La concurrence sera rude, mais M. Legault mise sur les ressources naturelles du Québec, qui bénéficie de « gisements importants de minéraux critiques ». Et avec son énergie propre, la province peut devenir une « terre d’accueil incomparable » pour attirer les entreprises qui souhaitent fabriquer des produits « sans émettre de GES ». Il compte respecter les cibles de réduction des émissions de gaz à effet de serre du Québec de 37,5 % par rapport à 1990 en 2030, et d’atteindre la carboneutralité en 2050.

Des mesures pour la « fierté »

Dès son arrivée au pouvoir, M. Legault souhaitait redonner la fierté aux Québécois. Sur le même thème, la pandémie a démontré l’importance de la « cohésion nationale », selon lui. Cette cohésion prend racine « dans notre histoire commune, dans notre culture, dans notre façon de vivre ensemble et, bien sûr, dans notre langue », a-t-il dit. Cette précieuse « cohésion » sera « cultivée dès l’enfance », grâce à un cours axé sur la culture et la citoyenneté québécoises, qui remplacera le cours d’éthique et culture religieuse. Il souhaite que les jeunes aient plus de connaissances sur l’histoire du Québec, sur sa culture, sur le fonctionnement de la société et, surtout, que ces jeunes partagent un « sentiment de fierté ».
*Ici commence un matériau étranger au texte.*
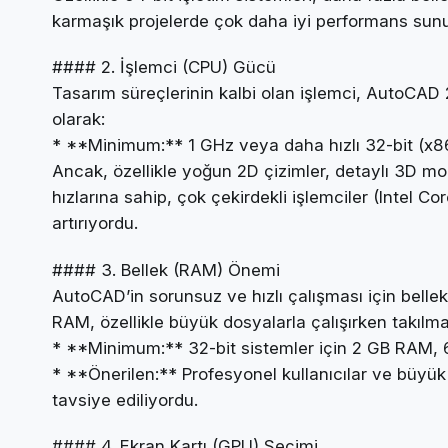
karmaşık projelerde çok daha iyi performans sun
#### 2. İşlemci (CPU) Gücü
Tasarım süreçlerinin kalbi olan işlemci, AutoCAD 
olarak:
* **Minimum:** 1 GHz veya daha hızlı 32-bit (x86
Ancak, özellikle yoğun 2D çizimler, detaylı 3D m
hızlarına sahip, çok çekirdekli işlemciler (Intel C
artırıyordu.
#### 3. Bellek (RAM) Önemi
AutoCAD’in sorunsuz ve hızlı çalışması için bell
RAM, özellikle büyük dosyalarla çalışırken takılm
* **Minimum:** 32-bit sistemler için 2 GB RAM, 6
* **Önerilen:** Profesyonel kullanıcılar ve büyük
tavsiye ediliyordu.
#### 4. Ekran Kartı (GPU) Seçimi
Autre vecteur de fierté et de cohésion : l’attachement au territoire et au patrimoine. « C’est vrai pour les bâtiments neufs, mais c’est vrai aussi pour les édifices qui ont marqué notre histoire comme les églises, les couvents et les anciennes écoles. Tous nos beaux bâtiments doivent être mieux protégés et doivent être mieux mis en valeur », a dit M. Legault. Il prépare une politique nationale d’architecture et d’aménagement du territoire pour préserver le patrimoine bâti, les paysages et rendre villes et campagnes « plus belles ». Québec misera sur le tourisme familial et sur un accès plus facile à la nature dans toutes les régions.